Sintió, sobresaltado, la mano de Niccolo en su hombro.


—¿Estás seguro de que no quieres acompañarnos? 


—Sí, completamente seguro.


Pedro encendió el motor del coche. Sólo pensaba en la huida. Niccolo tenía buenas intenciones, pero Pedro no estaba preparado para un acto social. Había tardado años, pero finalmente había logrado un cierto dominio en el arte de la viticultura y ahora elaboraba un vino de mesa correcto.
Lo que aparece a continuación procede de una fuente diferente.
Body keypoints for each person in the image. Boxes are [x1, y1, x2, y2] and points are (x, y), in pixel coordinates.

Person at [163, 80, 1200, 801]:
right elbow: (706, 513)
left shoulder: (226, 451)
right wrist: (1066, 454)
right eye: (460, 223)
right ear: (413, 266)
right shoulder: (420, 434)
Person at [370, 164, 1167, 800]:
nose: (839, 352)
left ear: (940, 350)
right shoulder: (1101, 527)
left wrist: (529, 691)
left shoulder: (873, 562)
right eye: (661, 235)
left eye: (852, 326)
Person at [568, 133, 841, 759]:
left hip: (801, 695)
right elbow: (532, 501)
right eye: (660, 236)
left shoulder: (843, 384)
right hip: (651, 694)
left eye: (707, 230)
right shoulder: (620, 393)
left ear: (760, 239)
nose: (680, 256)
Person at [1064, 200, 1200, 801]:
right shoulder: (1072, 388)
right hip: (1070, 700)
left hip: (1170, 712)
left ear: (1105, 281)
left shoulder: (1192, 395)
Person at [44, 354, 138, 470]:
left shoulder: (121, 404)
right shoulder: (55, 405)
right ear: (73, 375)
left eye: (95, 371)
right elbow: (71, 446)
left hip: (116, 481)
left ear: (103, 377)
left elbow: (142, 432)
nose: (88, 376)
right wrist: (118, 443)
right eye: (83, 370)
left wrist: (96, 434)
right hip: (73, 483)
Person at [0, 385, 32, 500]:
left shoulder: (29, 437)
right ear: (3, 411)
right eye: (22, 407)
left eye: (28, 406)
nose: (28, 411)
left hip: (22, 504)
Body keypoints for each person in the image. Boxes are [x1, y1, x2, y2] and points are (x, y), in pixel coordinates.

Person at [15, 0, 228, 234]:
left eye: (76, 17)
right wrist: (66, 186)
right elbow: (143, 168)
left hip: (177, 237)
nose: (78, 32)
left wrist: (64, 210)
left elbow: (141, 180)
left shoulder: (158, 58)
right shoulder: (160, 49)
Estaba al límite de sus fuerzas. ‐Saluda a tu esposa de mi parte ‐dijo‐. Dile que cenaremos todos juntos antes de que me vaya.


Pedro condujo deprisa. Atravesó la carretera sinuosa que llevaba del viñedo Dominici a la autopista a toda velocidad y sobrepasó claramente el límite fijado por la ley. Pero nunca había respetado las normas porque nunca había creído en ellas. Su padre decía que las normas estaban hechas para las personas que no tenían criterio. Las reglas, en la cultura gaucha, eran para aquellos que necesitaban una pauta. Él no necesitaba una pauta.
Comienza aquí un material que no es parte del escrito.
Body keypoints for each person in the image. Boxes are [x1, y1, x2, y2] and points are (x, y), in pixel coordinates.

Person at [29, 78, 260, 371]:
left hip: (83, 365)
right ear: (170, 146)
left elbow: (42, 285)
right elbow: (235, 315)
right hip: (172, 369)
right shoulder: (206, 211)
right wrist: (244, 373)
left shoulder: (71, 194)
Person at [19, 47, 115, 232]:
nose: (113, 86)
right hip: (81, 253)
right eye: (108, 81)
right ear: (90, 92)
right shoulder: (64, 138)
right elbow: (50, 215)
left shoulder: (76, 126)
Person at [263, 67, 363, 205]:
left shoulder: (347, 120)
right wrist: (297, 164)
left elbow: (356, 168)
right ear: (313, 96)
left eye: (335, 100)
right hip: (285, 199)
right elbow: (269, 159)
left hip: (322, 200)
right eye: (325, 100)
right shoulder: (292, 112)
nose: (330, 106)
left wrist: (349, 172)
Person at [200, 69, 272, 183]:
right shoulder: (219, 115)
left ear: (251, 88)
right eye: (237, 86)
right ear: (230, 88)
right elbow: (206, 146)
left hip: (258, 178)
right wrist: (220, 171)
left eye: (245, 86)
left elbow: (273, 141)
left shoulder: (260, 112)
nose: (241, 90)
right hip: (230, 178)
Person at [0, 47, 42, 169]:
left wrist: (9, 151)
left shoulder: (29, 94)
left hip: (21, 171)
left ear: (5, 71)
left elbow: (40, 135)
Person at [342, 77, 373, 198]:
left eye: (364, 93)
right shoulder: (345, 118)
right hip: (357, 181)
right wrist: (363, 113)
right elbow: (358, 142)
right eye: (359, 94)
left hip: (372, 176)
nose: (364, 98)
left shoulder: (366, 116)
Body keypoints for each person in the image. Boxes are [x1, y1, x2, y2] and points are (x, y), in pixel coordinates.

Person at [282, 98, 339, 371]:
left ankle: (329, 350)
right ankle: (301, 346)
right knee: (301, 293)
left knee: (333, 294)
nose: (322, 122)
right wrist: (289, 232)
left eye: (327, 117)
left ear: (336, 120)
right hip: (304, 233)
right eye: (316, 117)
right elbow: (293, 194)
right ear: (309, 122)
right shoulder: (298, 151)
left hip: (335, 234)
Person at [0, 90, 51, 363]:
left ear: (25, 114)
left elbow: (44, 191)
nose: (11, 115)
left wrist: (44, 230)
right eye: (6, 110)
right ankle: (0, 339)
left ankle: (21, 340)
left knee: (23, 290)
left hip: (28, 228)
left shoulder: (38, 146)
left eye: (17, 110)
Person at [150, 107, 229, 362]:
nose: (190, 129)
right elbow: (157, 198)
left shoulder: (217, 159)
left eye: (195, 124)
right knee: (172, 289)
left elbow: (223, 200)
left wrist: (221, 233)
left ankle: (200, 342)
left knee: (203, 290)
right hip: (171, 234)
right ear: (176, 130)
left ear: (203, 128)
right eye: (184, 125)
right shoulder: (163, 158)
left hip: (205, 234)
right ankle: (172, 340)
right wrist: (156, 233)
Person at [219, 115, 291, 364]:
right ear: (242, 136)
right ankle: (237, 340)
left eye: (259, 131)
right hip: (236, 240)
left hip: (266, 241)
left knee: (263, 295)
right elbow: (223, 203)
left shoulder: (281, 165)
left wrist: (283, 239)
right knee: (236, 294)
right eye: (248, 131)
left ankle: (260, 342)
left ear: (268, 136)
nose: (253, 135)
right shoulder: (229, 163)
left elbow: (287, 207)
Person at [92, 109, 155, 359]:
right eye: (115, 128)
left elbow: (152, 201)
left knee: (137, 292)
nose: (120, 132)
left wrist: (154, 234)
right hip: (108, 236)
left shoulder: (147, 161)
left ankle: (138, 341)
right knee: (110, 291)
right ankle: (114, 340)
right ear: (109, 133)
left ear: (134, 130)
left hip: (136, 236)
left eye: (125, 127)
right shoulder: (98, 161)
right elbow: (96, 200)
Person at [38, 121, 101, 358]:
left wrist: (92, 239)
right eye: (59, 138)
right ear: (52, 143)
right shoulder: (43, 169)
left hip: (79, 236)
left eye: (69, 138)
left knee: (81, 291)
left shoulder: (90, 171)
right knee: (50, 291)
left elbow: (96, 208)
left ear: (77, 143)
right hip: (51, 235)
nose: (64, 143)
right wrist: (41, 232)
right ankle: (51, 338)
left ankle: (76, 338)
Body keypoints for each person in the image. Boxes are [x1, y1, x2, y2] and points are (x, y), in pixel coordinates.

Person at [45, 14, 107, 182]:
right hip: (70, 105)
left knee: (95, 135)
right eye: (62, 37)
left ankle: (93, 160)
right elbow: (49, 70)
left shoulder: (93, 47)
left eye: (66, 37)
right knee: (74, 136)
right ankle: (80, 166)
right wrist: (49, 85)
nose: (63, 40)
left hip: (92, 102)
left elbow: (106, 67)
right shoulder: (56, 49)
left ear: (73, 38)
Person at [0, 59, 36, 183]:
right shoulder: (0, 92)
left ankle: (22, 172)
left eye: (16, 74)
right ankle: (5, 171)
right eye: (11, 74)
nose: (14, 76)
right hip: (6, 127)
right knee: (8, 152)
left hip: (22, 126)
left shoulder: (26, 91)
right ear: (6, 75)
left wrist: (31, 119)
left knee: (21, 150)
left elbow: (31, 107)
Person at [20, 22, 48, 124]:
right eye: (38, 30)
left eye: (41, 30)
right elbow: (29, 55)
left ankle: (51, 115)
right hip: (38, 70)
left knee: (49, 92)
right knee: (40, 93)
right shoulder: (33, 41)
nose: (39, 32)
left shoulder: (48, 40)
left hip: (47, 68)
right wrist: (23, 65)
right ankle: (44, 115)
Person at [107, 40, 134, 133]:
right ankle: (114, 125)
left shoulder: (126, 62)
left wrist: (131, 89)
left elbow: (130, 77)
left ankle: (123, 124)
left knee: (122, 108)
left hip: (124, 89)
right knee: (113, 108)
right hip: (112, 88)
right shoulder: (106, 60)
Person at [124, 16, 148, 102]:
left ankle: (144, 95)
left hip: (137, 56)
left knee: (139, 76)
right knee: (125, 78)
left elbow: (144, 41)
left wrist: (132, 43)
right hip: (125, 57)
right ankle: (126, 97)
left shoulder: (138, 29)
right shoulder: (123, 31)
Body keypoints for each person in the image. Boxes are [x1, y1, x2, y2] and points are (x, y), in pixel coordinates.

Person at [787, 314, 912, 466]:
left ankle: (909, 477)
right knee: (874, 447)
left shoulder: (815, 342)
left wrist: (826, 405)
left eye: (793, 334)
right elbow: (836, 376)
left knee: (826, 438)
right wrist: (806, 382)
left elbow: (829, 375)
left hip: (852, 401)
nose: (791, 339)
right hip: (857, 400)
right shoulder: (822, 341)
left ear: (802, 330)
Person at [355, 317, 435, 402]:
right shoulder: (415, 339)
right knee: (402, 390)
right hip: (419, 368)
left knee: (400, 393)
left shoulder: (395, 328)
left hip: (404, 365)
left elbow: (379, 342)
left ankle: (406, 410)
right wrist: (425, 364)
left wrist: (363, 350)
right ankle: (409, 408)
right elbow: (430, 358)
Incluso ahora, pese al éxito, no quería someterse a esa pauta. Tampoco pertenecería a la exclusiva sociedad de su aristocrática esposa.


Pedro advirtió la curva cerrada que se avecinaba y cambió la marcha, aminorando hasta que superó el peligro. Al salir de la curva pisó a fondo y voló en el tramo recto que surcaba la tierra entre las colinas doradas. El valle de Napa se beneficiaba de un clima veraniego. El aire cálido, el olor de la tierra cocida y la fruta madura resultaban dolorosamente familiares. Quizá fuese demasiado familiar. Pero ese corto paseo en coche, rápido y temerario, era precisamente lo que necesitaba. Libertad. Espacio. Velocidad. Adrenalina.


La carrera entre las colinas era como una galopada, sin silla, a lomos de un semental. El peligro enardecía sus sentidos y Pedro se entusiasmó mientras el aire azotaba su rostro, el sol ardía sobre su cabeza y el deportivo se agarraba al asfalto.


La velocidad lograba que olvidase que había perdido a su único amor.


El teléfono sonó de nuevo cuando llegó a su habitación. 


Contestó, confiando que fuera Paula. Pero le sorprendió la voz del doctor Domínguez.


‐¿Dónde has estado? ‐preguntó con la voz amortiguada.


‐He estado reunido ‐dijo mientras buscaba el interruptor de la luz.


‐He estado llamándote toda la mañana, he dejado mensajes... ‐la conexión se cortó y, al poco, la voz reapareció‐ el peligro ha pasado... volver de inmediato.


¿Peligro? ¿Dónde estaba el peligro?


El sonido era pésimo. Pedro apenas entendió un par de palabras. Cerró la puerta y cruzó la habitación en busca de mayor cobertura.


‐Stephen, no he entendido nada de lo que has dicho. 
¿Podrías repetírmelo, por favor?


El doctor Domínguez insistió, pero seguían las interferencias y Pedro descorrió las cortinas para que entrara un poco de luz.


‐No logro entenderte ‐repitió Pedro, atemperado‐. Cuéntamelo otra vez. ¿Qué ocurre? ¿Qué ha pasado?


‐Paula.


‐¿Qué le ha ocurrido?


El miedo se filtró en sus entrañas mientras empujaba la puerta de cristal y salía al balcón.


Pero no obtuvo respuesta. La línea se había cortado.


¿Qué diablos estaba pasando? ¿Qué le había ocurrido a Paula? Pedro maldijo entre dientes, marcó el número del doctor Domínguez pero sonó su teléfono antes de que terminase la operación.